Former Minnesota Gov. Jesse Ventura will join Stone in the advocacy group, as well as a host of both Republican and Democrat political strategists.

Stone pointed to the decreased rates of incarceration for low-level drug offenses and opioid-related overdoses in states that have legalized marijuana, along with the boon in tax revenue and job creation.

During the campaign, Trump told The Washington Post that legalizing marijuana should be a “state issue,” and he expressed “100%” support for medical marijuana in an interview with Bill O’Reilly in 2016…

Trump hasn’t been friendly to marijuana since he took office. Attorney General Jeff Sessions is a noted opponent of marijuana legalization, and he asked Congress in recent days to roll back federal protections for medical marijuana.

The protections in question, the Rohrabacher-Farr Amendment, directs the Department of Justice to refrain from spending money to enforce federal medicinal marijuana laws.

Sessions has also called for a review of a 2013 directive from the Obama Administration, known as the Cole Memo, which stipulates that the Justice Department place “low priority” on enforcing marijuana laws against businesses and organizations that comply with state law.

“In all honesty it’s time for [President Trump] to tell Attorney General Jeff Sessions to cut the shit,” Stone added.

Stone also called out Homeland Secretary John Kelly, who has called for a federal crackdown on legal marijuana.

======

Tasks =>
1. Answer these questions from the marijuana excerpt:
(a) Which former governor will join Stone in the advocacy group, and of which state?
(b) What is the name of the amendment that directs the Department of Justice to refrain from spending money to enforce federal medicinal marijuana laws?
(c) Which official does Stone call out for having called for a federal crackdown on legal marijuana?
2. Reproduce word for word the part of the marijuana excerpt that opens with the words containing "During the campaign, Trump" and closes with "with state law.".
3. Resume the marijuana excerpt after its final sentence.
The dataset entries are separate material, not part of the marijuana excerpt.

Dataset entries
======

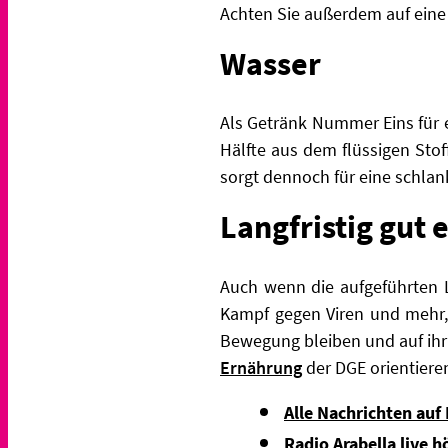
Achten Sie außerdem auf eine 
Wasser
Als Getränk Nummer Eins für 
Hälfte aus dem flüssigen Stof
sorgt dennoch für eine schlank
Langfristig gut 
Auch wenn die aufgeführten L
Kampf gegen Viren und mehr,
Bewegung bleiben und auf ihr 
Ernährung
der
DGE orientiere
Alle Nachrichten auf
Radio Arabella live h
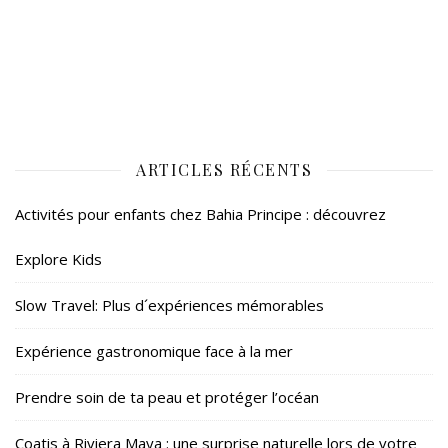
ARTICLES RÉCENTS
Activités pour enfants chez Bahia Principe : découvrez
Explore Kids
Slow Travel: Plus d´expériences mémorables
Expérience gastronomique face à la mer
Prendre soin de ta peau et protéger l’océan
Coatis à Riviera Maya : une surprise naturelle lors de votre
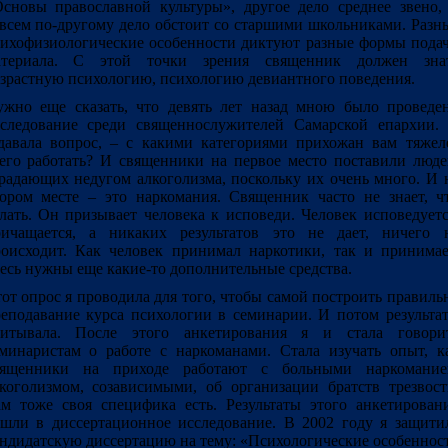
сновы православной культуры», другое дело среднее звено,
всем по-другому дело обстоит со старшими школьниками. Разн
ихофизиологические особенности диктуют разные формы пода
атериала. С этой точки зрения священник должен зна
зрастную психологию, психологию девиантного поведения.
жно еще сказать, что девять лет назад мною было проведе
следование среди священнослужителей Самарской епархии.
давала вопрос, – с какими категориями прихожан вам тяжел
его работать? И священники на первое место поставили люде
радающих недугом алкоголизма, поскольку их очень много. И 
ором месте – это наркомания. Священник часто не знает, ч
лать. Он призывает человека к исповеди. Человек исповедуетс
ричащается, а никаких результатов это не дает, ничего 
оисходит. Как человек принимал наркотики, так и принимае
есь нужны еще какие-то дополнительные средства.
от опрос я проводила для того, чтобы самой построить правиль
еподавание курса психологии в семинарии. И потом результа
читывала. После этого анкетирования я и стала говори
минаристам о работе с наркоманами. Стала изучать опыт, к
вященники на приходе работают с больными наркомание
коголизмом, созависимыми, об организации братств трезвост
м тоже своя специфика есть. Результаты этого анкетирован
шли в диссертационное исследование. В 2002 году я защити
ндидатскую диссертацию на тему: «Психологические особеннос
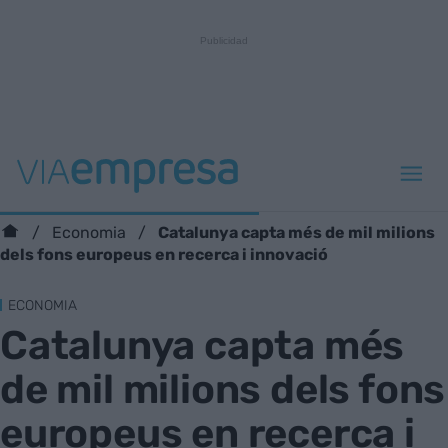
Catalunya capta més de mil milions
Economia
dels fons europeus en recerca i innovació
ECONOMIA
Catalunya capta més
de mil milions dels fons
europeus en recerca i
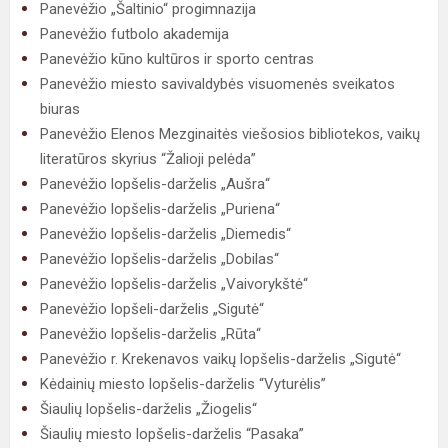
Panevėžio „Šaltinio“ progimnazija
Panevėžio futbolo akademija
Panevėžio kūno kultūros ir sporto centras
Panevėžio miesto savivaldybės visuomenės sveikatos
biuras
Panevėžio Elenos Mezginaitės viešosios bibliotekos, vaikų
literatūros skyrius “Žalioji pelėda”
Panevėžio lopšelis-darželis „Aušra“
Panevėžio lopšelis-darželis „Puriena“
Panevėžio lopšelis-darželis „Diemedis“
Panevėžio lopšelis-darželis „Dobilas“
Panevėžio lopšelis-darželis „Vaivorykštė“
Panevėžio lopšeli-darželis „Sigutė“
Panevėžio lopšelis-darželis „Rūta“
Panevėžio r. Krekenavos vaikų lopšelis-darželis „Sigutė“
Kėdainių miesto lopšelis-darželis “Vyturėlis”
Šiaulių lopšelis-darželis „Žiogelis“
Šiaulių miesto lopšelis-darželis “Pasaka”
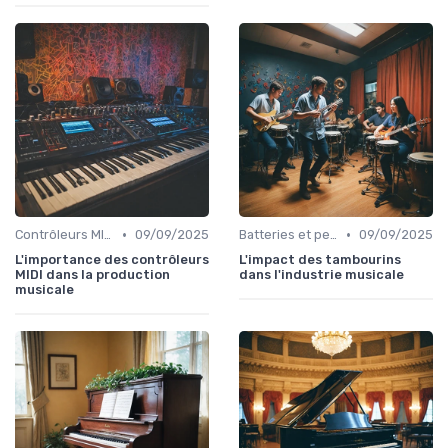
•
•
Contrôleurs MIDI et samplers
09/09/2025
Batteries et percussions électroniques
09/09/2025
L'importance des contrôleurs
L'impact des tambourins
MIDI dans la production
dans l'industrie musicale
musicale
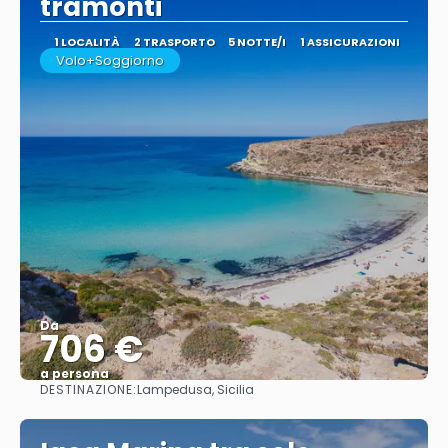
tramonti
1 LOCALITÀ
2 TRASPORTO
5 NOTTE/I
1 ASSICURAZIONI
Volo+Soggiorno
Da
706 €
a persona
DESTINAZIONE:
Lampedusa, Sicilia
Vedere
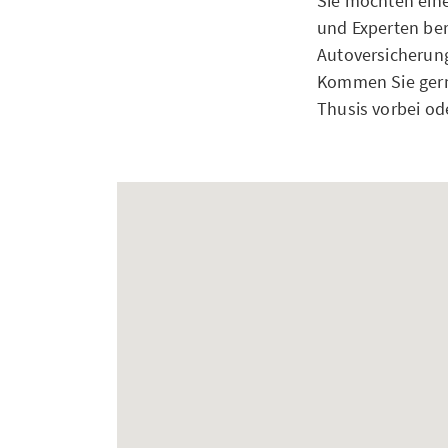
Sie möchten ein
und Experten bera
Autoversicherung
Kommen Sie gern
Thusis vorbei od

======

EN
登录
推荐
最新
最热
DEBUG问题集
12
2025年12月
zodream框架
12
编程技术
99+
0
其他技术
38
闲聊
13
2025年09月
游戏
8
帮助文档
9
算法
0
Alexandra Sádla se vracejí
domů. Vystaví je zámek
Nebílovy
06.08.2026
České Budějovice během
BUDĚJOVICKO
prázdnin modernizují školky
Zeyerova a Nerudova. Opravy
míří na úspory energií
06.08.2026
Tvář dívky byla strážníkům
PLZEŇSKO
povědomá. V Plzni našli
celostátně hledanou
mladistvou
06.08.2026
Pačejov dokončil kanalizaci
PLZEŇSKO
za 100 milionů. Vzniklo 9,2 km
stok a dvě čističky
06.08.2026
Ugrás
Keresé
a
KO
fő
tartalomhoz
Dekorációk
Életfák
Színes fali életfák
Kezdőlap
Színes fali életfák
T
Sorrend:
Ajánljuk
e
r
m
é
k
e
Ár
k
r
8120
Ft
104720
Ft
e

======

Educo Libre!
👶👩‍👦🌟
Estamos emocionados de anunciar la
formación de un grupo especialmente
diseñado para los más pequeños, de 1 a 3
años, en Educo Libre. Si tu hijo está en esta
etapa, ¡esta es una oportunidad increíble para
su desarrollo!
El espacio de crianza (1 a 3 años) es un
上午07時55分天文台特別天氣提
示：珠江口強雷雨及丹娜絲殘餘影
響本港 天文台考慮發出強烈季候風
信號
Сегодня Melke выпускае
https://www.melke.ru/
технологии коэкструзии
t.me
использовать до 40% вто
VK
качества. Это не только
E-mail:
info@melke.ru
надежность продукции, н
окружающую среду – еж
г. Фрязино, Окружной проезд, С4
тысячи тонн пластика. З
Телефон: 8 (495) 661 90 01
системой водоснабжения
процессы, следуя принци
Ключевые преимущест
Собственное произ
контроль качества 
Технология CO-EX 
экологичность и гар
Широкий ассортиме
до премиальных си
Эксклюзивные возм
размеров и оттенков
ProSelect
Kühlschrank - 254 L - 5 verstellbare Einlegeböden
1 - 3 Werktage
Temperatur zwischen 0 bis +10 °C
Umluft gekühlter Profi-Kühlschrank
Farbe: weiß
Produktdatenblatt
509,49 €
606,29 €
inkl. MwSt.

======

Responses in order =>
1.
(a) Jesse Ventura, former governor of Minnesota.
(b) The Rohrabacher-Farr Amendment.
(c) Homeland Secretary John Kelly.

2.
During the campaign, Trump told The Washington Post that legalizing marijuana should be a “state issue,” and he expressed “100%” support for medical marijuana in an interview with Bill O’Reilly in 2016…

Trump hasn’t been friendly to marijuana since he took office. Attorney General Jeff Sessions is a noted opponent of marijuana legalization, and he asked Congress in recent days to roll back federal protections for medical marijuana.

The protections in question, the Rohrabacher-Farr Amendment, directs the Department of Justice to refrain from spending money to enforce federal medicinal marijuana laws.

Sessions has also called for a review of a 2013 directive from the Obama Administration, known as the Cole Memo, which stipulates that the Justice Department place “low priority” on enforcing marijuana laws against businesses and organizations that comply with state law.

3.
Geek.com has more, but prefaced this with a look at Stone’s record:

Roger Stone is bad. This is known.

The depths of the veteran Republican strategist’s consummate shittiness are like a rotting onion. Layer upon layer of dirty political tricks and cons from a conspiracy theorist and serial liar who has found his way behind the scenes into most of the major political controversies and scandals of the past 40-plus years. The Nixon acolyte been allegedly involved in everything from Watergate and the 2000 Florida recount to the Eliot Spitzer prostitution scandal and of course, his decades-long friendship and association with President Donald Trump (and alleged back-channel involvement with WikiLeaks in the current Russian hacking scandal).

Stone has routinely made racist, sexist, and Islamophobic statements in public and on Twitter, which led to a ban from appearing as a commentator on CNN and MSNBC. Stone showed up to President Trump’s inauguration in an outfit that can only be described as 19th-century robber baron Mr. Peanut meets Oswald Cobblepot. He has a website called the Stone Zone. These trifles alone are irrevocable proof of his objective shittiness.

Nonetheless, Roger Stone may be one of our best hopes for marijuana legalization in this the Year Of Our Lord 2017…at least while Donald Trump is still running the show.

This is an issue which crosses party lines, as Stone himself noted when he praised Bernie Sanders and chastised Hillary Clinton, who has also been a hard line opponent of ending marijuana prohibition and was the most conservative candidate on the issue during the last presidential campaign:

“I’ve looked, I can’t find Hillary Clinton ever coming out for the legalization of cannabis, and this astounds me. I salute Bernie Sanders because he had the courage to say it. I salute Gary Johnson and Dr. Jill Stein; they had the courage to say it. Donald Trump had the courage to stand up for medical marijuana on a states’ rights basis. Where was Hillary?”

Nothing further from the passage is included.